Exactly as written, output each of the lines below, with no images.
▬▬▬▬▬▬
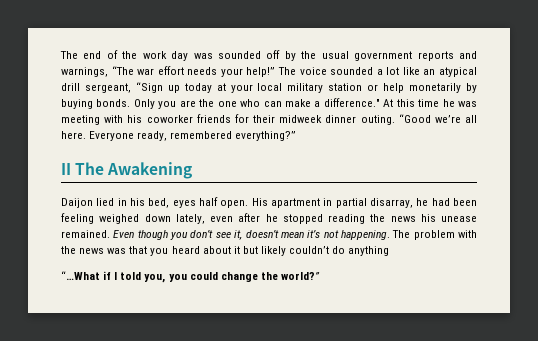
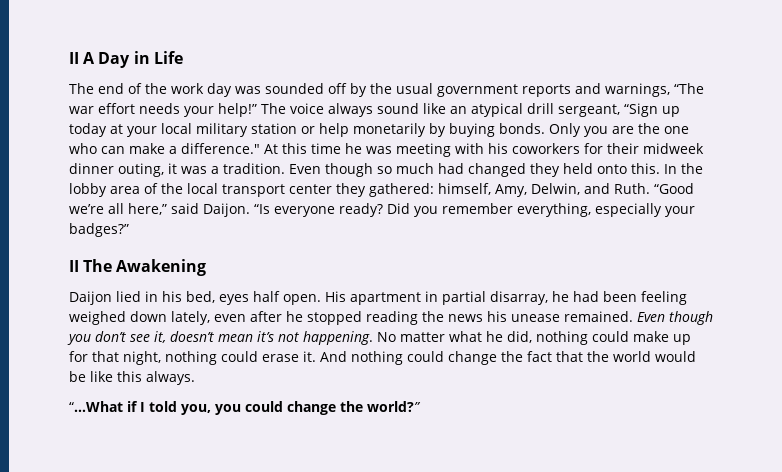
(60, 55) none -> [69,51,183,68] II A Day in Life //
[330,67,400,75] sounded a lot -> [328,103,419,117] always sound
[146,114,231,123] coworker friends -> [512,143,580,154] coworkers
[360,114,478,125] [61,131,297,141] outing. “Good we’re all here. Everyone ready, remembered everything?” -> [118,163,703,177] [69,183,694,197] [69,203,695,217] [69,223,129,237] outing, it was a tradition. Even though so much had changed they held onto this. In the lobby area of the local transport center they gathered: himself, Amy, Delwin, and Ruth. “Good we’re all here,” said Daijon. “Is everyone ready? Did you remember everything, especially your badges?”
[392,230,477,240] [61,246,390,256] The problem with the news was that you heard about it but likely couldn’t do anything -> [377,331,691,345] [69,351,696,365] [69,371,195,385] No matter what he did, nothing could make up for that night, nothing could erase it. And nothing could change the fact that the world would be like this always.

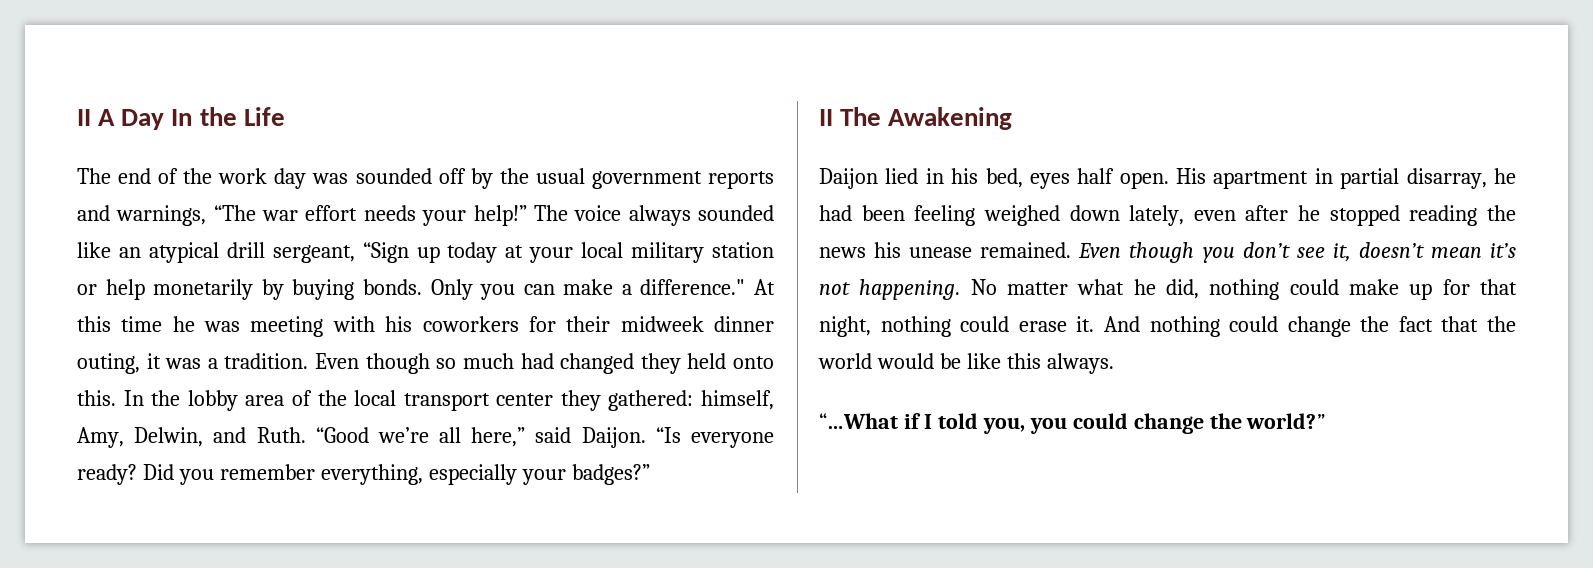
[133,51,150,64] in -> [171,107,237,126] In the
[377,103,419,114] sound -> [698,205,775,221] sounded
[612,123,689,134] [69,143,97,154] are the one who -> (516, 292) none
▬▬▬▬▬▬
Response area ::
(60, 55) none -> [69,51,183,68] II A Day in Life //
[330,67,400,75] sounded a lot -> [328,103,419,117] always sound
[146,114,231,123] coworker friends -> [512,143,580,154] coworkers
[360,114,478,125] [61,131,297,141] outing. “Good we’re all here. Everyone ready, remembered everything?” -> [118,163,703,177] [69,183,694,197] [69,203,695,217] [69,223,129,237] outing, it was a tradition. Even though so much had changed they held onto this. In the lobby area of the local transport center they gathered: himself, Amy, Delwin, and Ruth. “Good we’re all here,” said Daijon. “Is everyone ready? Did you remember everything, especially your badges?”
[392,230,477,240] [61,246,390,256] The problem with the news was that you heard about it but likely couldn’t do anything -> [377,331,691,345] [69,351,696,365] [69,371,195,385] No matter what he did, nothing could make up for that night, nothing could erase it. And nothing could change the fact that the world would be like this always.

[133,51,150,64] in -> [171,107,237,126] In the
[377,103,419,114] sound -> [698,205,775,221] sounded
[612,123,689,134] [69,143,97,154] are the one who -> (516, 292) none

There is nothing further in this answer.